Au Louvre, le soleil déchire calmement le ciel. Nous sommes sombres à marcher. Plus haut, l'avalanche de lumière se dilue, circonscrite à quelques kilomètres carrés, avant la superposition des gris. En bas, avant la Seine, au-dessus des fenêtres du Palais, les yeux des statues ne nous lâchent pas. Si, toi, tu y regardes bien, tu peux y lire une métaphore de notre condition : notre entêtement à être vivants dans l'enceinte des monuments sublimes, et à prouver la possibilité de notre coexistence.
mercredi 6 décembre 2006
Par M. Panda, mercredi 6 décembre 2006 à 11:13 :: General
Et tout cela au même instant à Pantin.
mardi 5 décembre 2006
Par M. Panda, mardi 5 décembre 2006 à 16:11 :: General

Il se rappelait une chose : d'un statut social, il ne voulait pas. Il briserait ses habitudes en menus morceaux, il en ferait une ligne brisée, et il en connaîtrait la fin. Il serait là, droit dans ses bottes, solide, et à la fois ailleurs. Léger, léger, et loin. Mais bon, il s'en rendait bien compte : il était là, là et pas ailleurs, et il lui faudrait faire avec. Donc il se disait que de statut social, il n'en voulait pas. Mais qu'en même temps, ça lui posait quelques problèmes. Peut-être était-ce précisément l'invraisemblance de cette assertion qui le poussait à en faire un axiome de son existence ? Pas de statut social ? OK, il aurait détesté devoir exécuter tous les jours, au même endroit, les mêmes tâches aliénantes. Il l'avait fait, et ça lui avait déplu. Mais il savait bien, également, qu'il n'aurait pas supporté une vacance quotidienne. Il avait été éduqué dans l'amour (et la nécessité) du travail, dans la valorisation d'une gestion optimale de son temps, et il était ainsi devenu une machine schizophrène : convaincue de la nécessité de l'attente, mais incapable de gérer sa patience. Une machine assez efficace, dans son genre. Mais rapidement sujette aux dérèglements. Handle with care. Qui ne savait pas conjuguer le travail au mode passif, et qui s'épouvantait de la place que le temps libre allait devoir prendre dans sa vie. Il préférait sautiller sur place plutôt que de patienter pour bondir. Il désavouait ses choix. Pourtant, c'était bien les siens.

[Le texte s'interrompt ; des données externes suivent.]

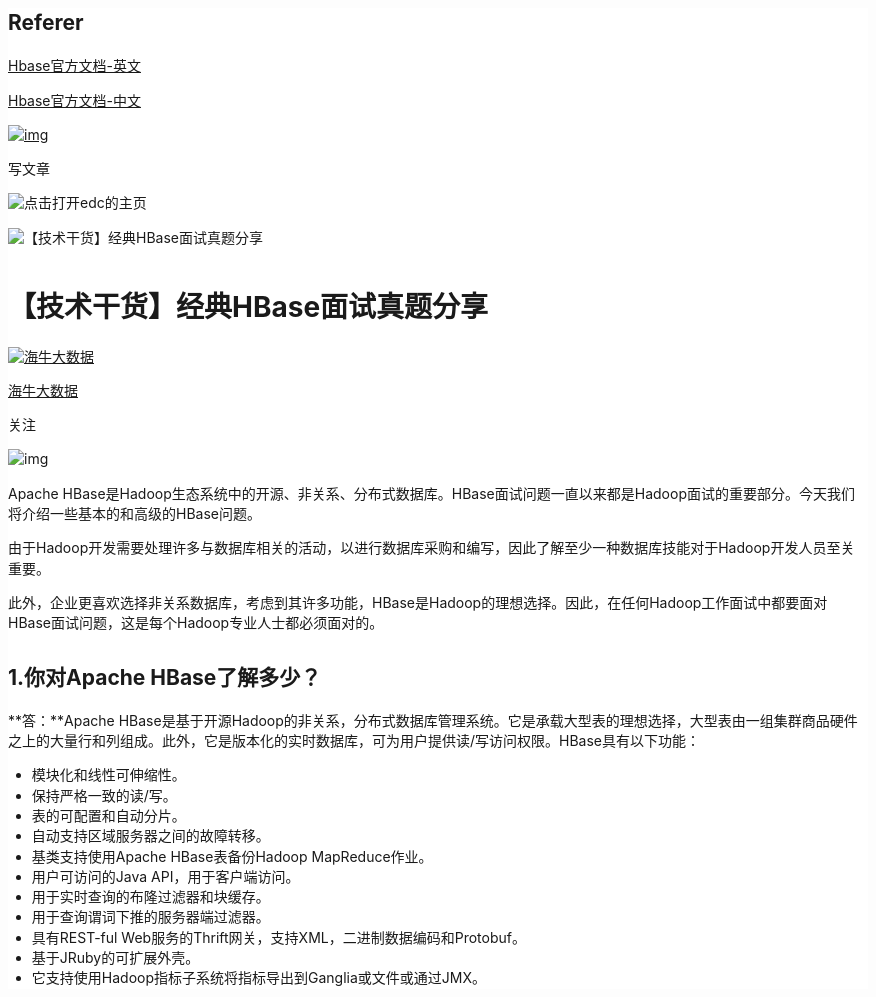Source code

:## Referer

[Hbase官方文档-英文](https://hbase.apache.org/)

[Hbase官方文档-中文](http://hbase.org.cn/)

[![img](https://zhuanlan.zhihu.com/p/323658473)
](javascript:void(0))





写文章

![点击打开edc的主页](https://picx.zhimg.com/v2-46eca1cb644de1858128273ebf850435_l.jpg?source=32738c0c)

![【技术干货】经典HBase面试真题分享](https://pica.zhimg.com/v2-d74cafb771c2d0af914472f937a3c050_720w.jpg?source=172ae18b)

# 【技术干货】经典HBase面试真题分享

[![海牛大数据](https://picx.zhimg.com/v2-c7f8bd30893e39b9fd4af2c779f608da_l.jpg?source=172ae18b)](https://www.zhihu.com/org/hai-niu-da-shu-ju)

[海牛大数据](https://www.zhihu.com/org/hai-niu-da-shu-ju)

关注



![img](https://pic3.zhimg.com/80/v2-02913c73c5ed127dffc9e58b33be8e0a_720w.webp)



Apache HBase是Hadoop生态系统中的开源、非关系、分布式数据库。HBase面试问题一直以来都是Hadoop面试的重要部分。今天我们将介绍一些基本的和高级的HBase问题。

由于Hadoop开发需要处理许多与数据库相关的活动，以进行数据库采购和编写，因此了解至少一种数据库技能对于Hadoop开发人员至关重要。

此外，企业更喜欢选择非关系数据库，考虑到其许多功能，HBase是Hadoop的理想选择。因此，在任何Hadoop工作面试中都要面对HBase面试问题，这是每个Hadoop专业人士都必须面对的。

## **1.你对Apache HBase了解多少？**

**答：**Apache HBase是基于开源Hadoop的非关系，分布式数据库管理系统。它是承载大型表的理想选择，大型表由一组集群商品硬件之上的大量行和列组成。此外，它是版本化的实时数据库，可为用户提供读/写访问权限。HBase具有以下功能：

- 模块化和线性可伸缩性。
- 保持严格一致的读/写。
- 表的可配置和自动分片。
- 自动支持区域服务器之间的故障转移。
- 基类支持使用Apache HBase表备份Hadoop MapReduce作业。
- 用户可访问的Java API，用于客户端访问。
- 用于实时查询的布隆过滤器和块缓存。
- 用于查询谓词下推的服务器端过滤器。
- 具有REST-ful Web服务的Thrift网关，支持XML，二进制数据编码和Protobuf。
- 基于JRuby的可扩展外壳。
- 它支持使用Hadoop指标子系统将指标导出到Ganglia或文件或通过JMX。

Et novembre autour. Novembre, le neuvième, est un mois humide et froid, oublieux des couleurs, réticent aux plaisirs, triste hérault du début de l'hiver. Chacun fait vraiment ce qu'il peut, mais rien n'empêche de penser que c'est tout de même une drôle de vocation qui vous amène à être le mois de novembre.
De notre côté, on s'applique à ne pas abdiquer, et à rester brillants et colorés devant la brique brune. Par exemple, on commence à se réunir pour l'écriture de Soda, et c'est bien. Par exemple, on prépare une lecture de Grisélidis dans un bar, et c'est bien, aussi. Par exemple, on part emprunter des images à la Suisse genevoise, et le lac Léman rougit au soleil couchant, et ça aussi, devinez quoi : c'est bien. A croire qu'on n'apprécie les goulées d'air que lorsqu'on a cessé de respirer. On est bizarrement faits.